*WHAT IS REQUIRED:* With the pictures left out, reproduce exactly the lines running from the line with "11ポイント(1%)獲得予定" to the last line of the material below.

*AVAILABLE DATA:*
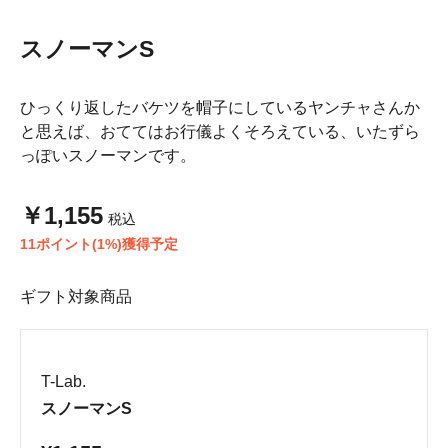
スノーマンS
ひっくり返したバケツを帽子にしているヤンチャさんか
と思えば、おててはお行儀よくそろえている、いたずら
っぽいスノーマンです。
￥1,155
税込
11ポイント(1%)獲得予定
ギフト対象商品
T-Lab.
スノーマンS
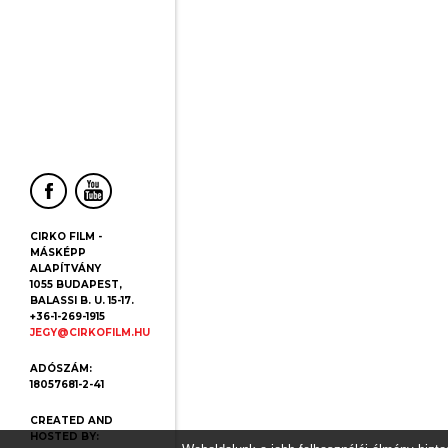
CIRKO FILM -
MÁSKÉPP
ALAPÍTVÁNY
1055 BUDAPEST,
BALASSI B. U. 15-17.
+36-1-269-1915
JEGY@CIRKOFILM.HU
ADÓSZÁM:
18057681-2-41
CREATED AND
HOSTED BY:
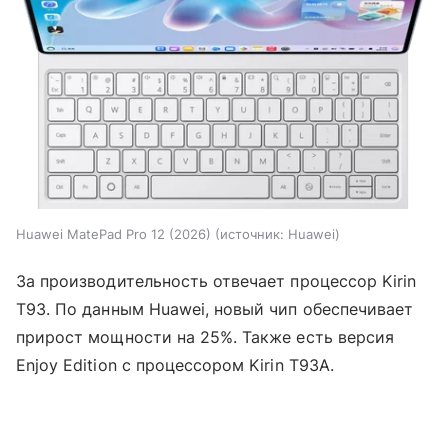
Huawei MatePad Pro 12 (2026)
источник:
Huawei
За производительность отвечает процессор Kirin
T93. По данным Huawei, новый чип обеспечивает
прирост мощности на 25%. Также есть версия
Enjoy Edition с процессором Kirin T93A.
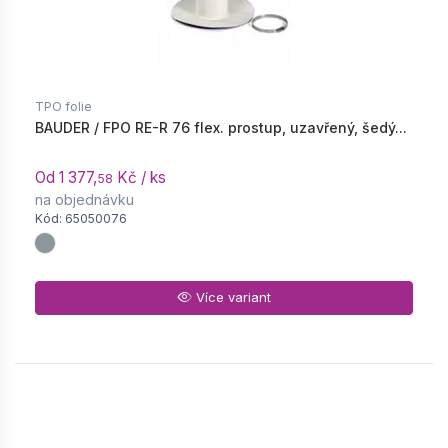
TPO folie
BAUDER / FPO RE-R 76 flex. prostup, uzavřený, šedý...
Od 1 377,
Kč / ks
58
na objednávku
Kód: 65050076
Více variant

*PROBLEM SOLUTION:*
11ポイント(1%)獲得予定
ギフト対象商品
T-Lab.
スノーマンS
CIRKO FILM -
MÁSKÉPP
ALAPÍTVÁNY
1055 BUDAPEST,
BALASSI B. U. 15-17.
+36-1-269-1915
JEGY@CIRKOFILM.HU
ADÓSZÁM:
18057681-2-41
CREATED AND
HOSTED BY:
Huawei MatePad Pro 12 (2026)
источник:
Huawei
За производительность отвечает процессор Kirin
T93. По данным Huawei, новый чип обеспечивает
прирост мощности на 25%. Также есть версия
Enjoy Edition с процессором Kirin T93A.
TPO folie
BAUDER / FPO RE-R 76 flex. prostup, uzavřený, šedý...
Od 1 377,
Kč / ks
58
na objednávku
Kód: 65050076
Více variant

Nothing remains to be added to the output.